[[ EXTRACTED RECORDS, beginning ]]
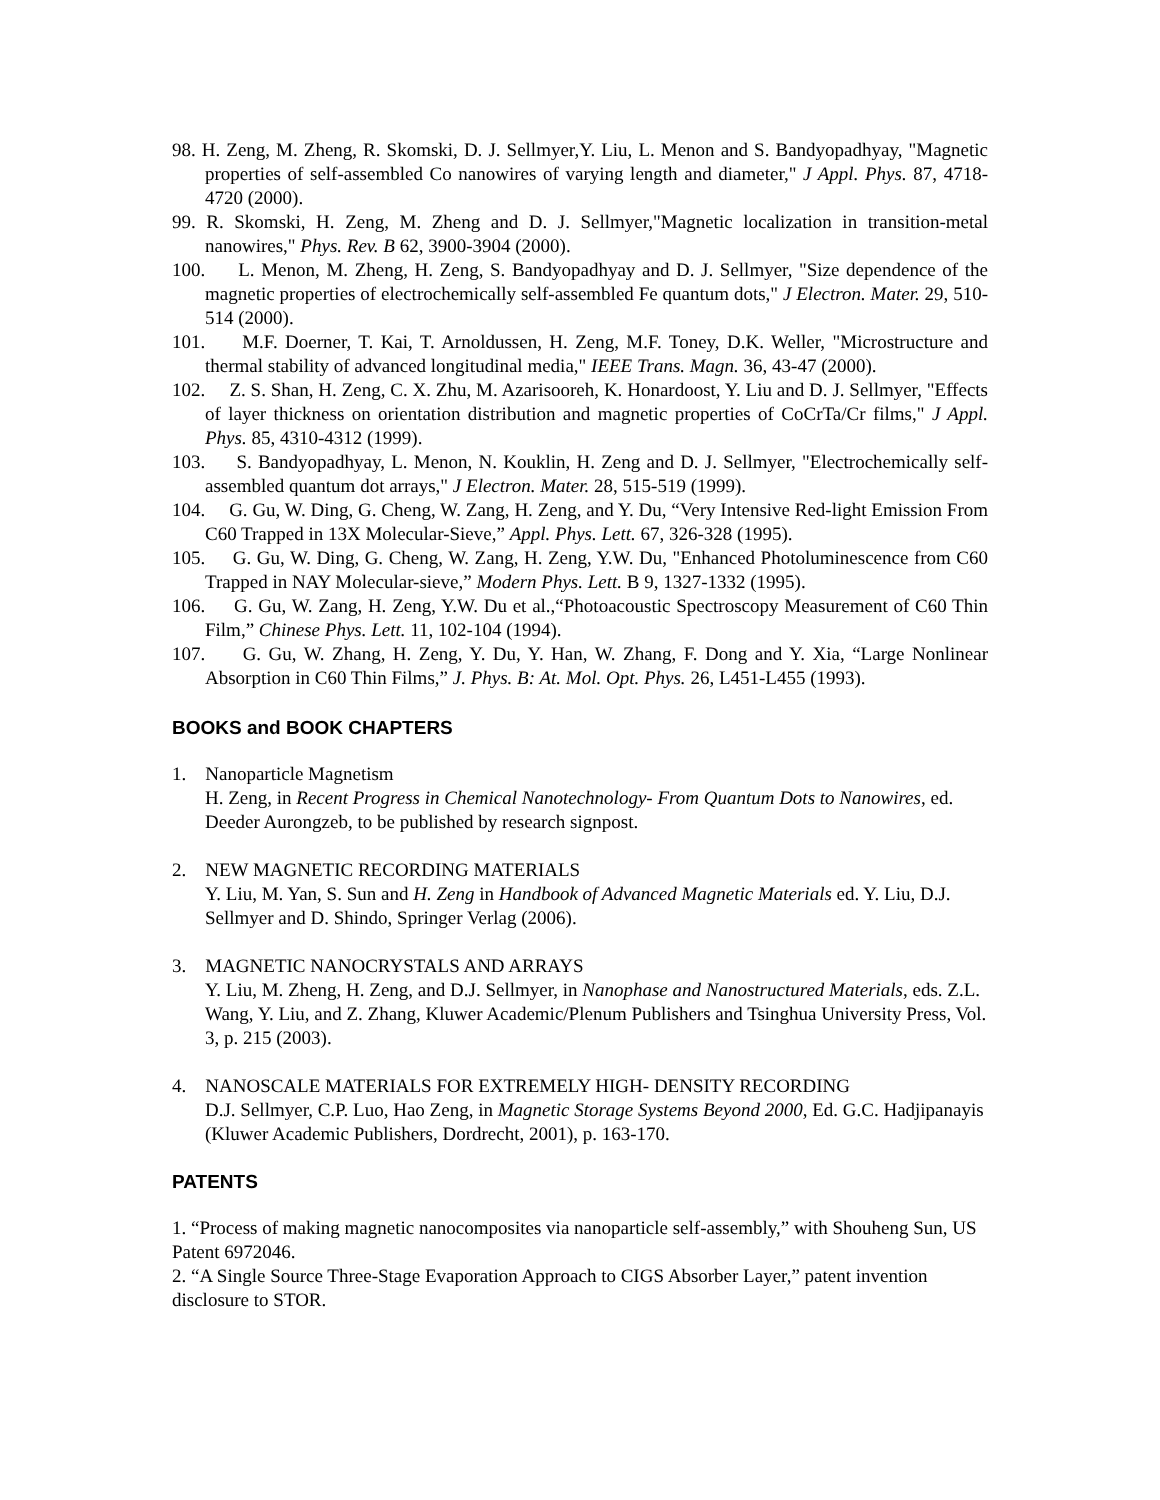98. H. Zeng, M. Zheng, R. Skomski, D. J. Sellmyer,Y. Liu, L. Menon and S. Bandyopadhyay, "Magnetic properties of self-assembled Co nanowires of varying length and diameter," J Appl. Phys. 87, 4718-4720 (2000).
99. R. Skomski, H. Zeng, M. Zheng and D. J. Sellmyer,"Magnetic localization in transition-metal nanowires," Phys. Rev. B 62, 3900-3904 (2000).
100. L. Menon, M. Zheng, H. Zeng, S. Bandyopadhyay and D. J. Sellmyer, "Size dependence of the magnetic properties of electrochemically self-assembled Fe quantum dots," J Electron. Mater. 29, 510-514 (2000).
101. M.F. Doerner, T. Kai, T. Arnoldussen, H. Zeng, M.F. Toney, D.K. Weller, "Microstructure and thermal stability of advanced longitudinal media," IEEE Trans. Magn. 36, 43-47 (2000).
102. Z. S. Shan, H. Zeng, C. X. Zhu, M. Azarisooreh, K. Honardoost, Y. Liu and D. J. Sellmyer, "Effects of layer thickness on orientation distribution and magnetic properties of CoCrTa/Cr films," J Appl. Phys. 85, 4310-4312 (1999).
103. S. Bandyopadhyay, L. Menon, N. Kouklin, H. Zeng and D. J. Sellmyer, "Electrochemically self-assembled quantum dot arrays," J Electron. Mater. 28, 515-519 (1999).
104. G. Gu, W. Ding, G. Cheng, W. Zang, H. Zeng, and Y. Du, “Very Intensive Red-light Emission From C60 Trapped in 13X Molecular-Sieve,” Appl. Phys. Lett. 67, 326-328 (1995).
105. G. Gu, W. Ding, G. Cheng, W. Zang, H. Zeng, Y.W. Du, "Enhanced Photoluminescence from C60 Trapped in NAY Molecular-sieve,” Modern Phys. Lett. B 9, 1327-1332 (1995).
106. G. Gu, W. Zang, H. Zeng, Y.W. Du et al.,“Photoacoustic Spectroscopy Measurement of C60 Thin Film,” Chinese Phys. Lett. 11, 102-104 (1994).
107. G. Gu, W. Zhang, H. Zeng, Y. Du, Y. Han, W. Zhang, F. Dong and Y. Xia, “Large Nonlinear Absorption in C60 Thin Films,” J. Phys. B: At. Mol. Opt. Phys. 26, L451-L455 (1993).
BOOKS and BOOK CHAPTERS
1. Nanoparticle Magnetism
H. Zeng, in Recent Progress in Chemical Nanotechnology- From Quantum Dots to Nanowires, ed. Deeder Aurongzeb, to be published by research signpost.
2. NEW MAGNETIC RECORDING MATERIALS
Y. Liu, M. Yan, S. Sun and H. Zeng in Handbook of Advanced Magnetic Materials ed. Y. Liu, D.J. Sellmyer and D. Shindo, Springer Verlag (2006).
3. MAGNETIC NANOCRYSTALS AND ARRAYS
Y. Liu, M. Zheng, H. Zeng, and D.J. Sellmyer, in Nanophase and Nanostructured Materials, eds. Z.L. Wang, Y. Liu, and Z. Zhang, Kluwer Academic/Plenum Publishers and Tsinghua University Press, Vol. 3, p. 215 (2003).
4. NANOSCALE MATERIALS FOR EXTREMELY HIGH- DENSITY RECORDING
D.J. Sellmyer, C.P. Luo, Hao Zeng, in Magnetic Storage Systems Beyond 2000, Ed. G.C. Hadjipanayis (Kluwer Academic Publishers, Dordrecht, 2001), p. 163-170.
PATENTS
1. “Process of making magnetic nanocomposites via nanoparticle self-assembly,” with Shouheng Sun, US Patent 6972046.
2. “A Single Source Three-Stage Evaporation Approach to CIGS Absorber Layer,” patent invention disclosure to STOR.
[[ EXTRACTED RECORDS, end ]]
WORK TO BE COMPLETED
All entries, top to bottom, should be retyped exactly; the pictures should not be.

WRITTEN SOLUTION
98. H. Zeng, M. Zheng, R. Skomski, D. J. Sellmyer,Y. Liu, L. Menon and S. Bandyopadhyay, "Magnetic properties of self-assembled Co nanowires of varying length and diameter," J Appl. Phys. 87, 4718-4720 (2000).
99. R. Skomski, H. Zeng, M. Zheng and D. J. Sellmyer,"Magnetic localization in transition-metal nanowires," Phys. Rev. B 62, 3900-3904 (2000).
100. L. Menon, M. Zheng, H. Zeng, S. Bandyopadhyay and D. J. Sellmyer, "Size dependence of the magnetic properties of electrochemically self-assembled Fe quantum dots," J Electron. Mater. 29, 510-514 (2000).
101. M.F. Doerner, T. Kai, T. Arnoldussen, H. Zeng, M.F. Toney, D.K. Weller, "Microstructure and thermal stability of advanced longitudinal media," IEEE Trans. Magn. 36, 43-47 (2000).
102. Z. S. Shan, H. Zeng, C. X. Zhu, M. Azarisooreh, K. Honardoost, Y. Liu and D. J. Sellmyer, "Effects of layer thickness on orientation distribution and magnetic properties of CoCrTa/Cr films," J Appl. Phys. 85, 4310-4312 (1999).
103. S. Bandyopadhyay, L. Menon, N. Kouklin, H. Zeng and D. J. Sellmyer, "Electrochemically self-assembled quantum dot arrays," J Electron. Mater. 28, 515-519 (1999).
104. G. Gu, W. Ding, G. Cheng, W. Zang, H. Zeng, and Y. Du, “Very Intensive Red-light Emission From C60 Trapped in 13X Molecular-Sieve,” Appl. Phys. Lett. 67, 326-328 (1995).
105. G. Gu, W. Ding, G. Cheng, W. Zang, H. Zeng, Y.W. Du, "Enhanced Photoluminescence from C60 Trapped in NAY Molecular-sieve,” Modern Phys. Lett. B 9, 1327-1332 (1995).
106. G. Gu, W. Zang, H. Zeng, Y.W. Du et al.,“Photoacoustic Spectroscopy Measurement of C60 Thin Film,” Chinese Phys. Lett. 11, 102-104 (1994).
107. G. Gu, W. Zhang, H. Zeng, Y. Du, Y. Han, W. Zhang, F. Dong and Y. Xia, “Large Nonlinear Absorption in C60 Thin Films,” J. Phys. B: At. Mol. Opt. Phys. 26, L451-L455 (1993).
BOOKS and BOOK CHAPTERS
1. Nanoparticle Magnetism
H. Zeng, in Recent Progress in Chemical Nanotechnology- From Quantum Dots to Nanowires, ed. Deeder Aurongzeb, to be published by research signpost.
2. NEW MAGNETIC RECORDING MATERIALS
Y. Liu, M. Yan, S. Sun and H. Zeng in Handbook of Advanced Magnetic Materials ed. Y. Liu, D.J. Sellmyer and D. Shindo, Springer Verlag (2006).
3. MAGNETIC NANOCRYSTALS AND ARRAYS
Y. Liu, M. Zheng, H. Zeng, and D.J. Sellmyer, in Nanophase and Nanostructured Materials, eds. Z.L. Wang, Y. Liu, and Z. Zhang, Kluwer Academic/Plenum Publishers and Tsinghua University Press, Vol. 3, p. 215 (2003).
4. NANOSCALE MATERIALS FOR EXTREMELY HIGH- DENSITY RECORDING
D.J. Sellmyer, C.P. Luo, Hao Zeng, in Magnetic Storage Systems Beyond 2000, Ed. G.C. Hadjipanayis (Kluwer Academic Publishers, Dordrecht, 2001), p. 163-170.
PATENTS
1. “Process of making magnetic nanocomposites via nanoparticle self-assembly,” with Shouheng Sun, US Patent 6972046.
2. “A Single Source Three-Stage Evaporation Approach to CIGS Absorber Layer,” patent invention disclosure to STOR.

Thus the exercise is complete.